Carthage here is an anonymous office space, which worked fine in Tcherniakov's Carmen, because it evoked the displaced ennui behind the desperation of Carmen and her companions.  But as the libretto makes clear,  Didon's Carthage is a happy place, where people have built constructive lives.  Didon is a much loved success : she's given others asylum, she's not "in" an asylum, needing help.  Unless you think that being kind to refugees is madness. Had the performances of Brandon Jovanovich and Ekaterina Sementchuk  been on the same level as D'Oustrac and Dégout, one might forgive the banal staging,. Jovanovich and Sementchuk weren't bad, but didn't quite rise to the heights, either.  A rather depressing Royal Hunt and Storm, saved by Jordan's incisive conducting, splendidly luminous in the love scene, and demonic in the storm.  So rewarding, in fact, you could enjoy this Les Troyens as an orchestral exercise.  

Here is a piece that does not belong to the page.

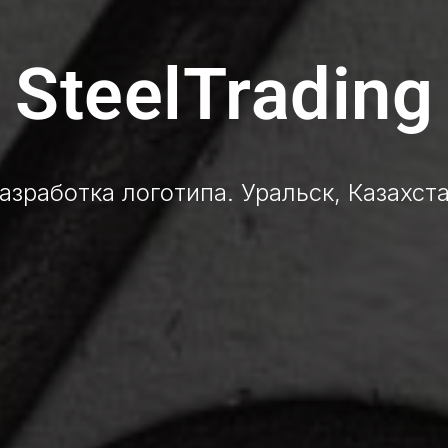
SteelTrading
азработка логотипа. Уральск, Казахст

Very well cast minor roles -  Véronique Gens as Hécube and Paata Burchulzade as Priam, who can still create character, Thomas Dear as The Ghost of Hector, Aude Extrémo as Anna, Cyrille Dubois as Iopas,Michèle Losier as a very fetching Ascagne, Christian van Horn as Narbal.   At the end D'Oustrac, Dégout, Gens, Burchulzade and Dear return as ghosts, raising the staging from the grave.   With this conductor, this orchestra and most of this cast, this Les Troyens could have been brilliant, but  let's hope we won't have to wait another 30 years for a better production. This staging might be fine in some provincial house,  but Paris is not the place for it.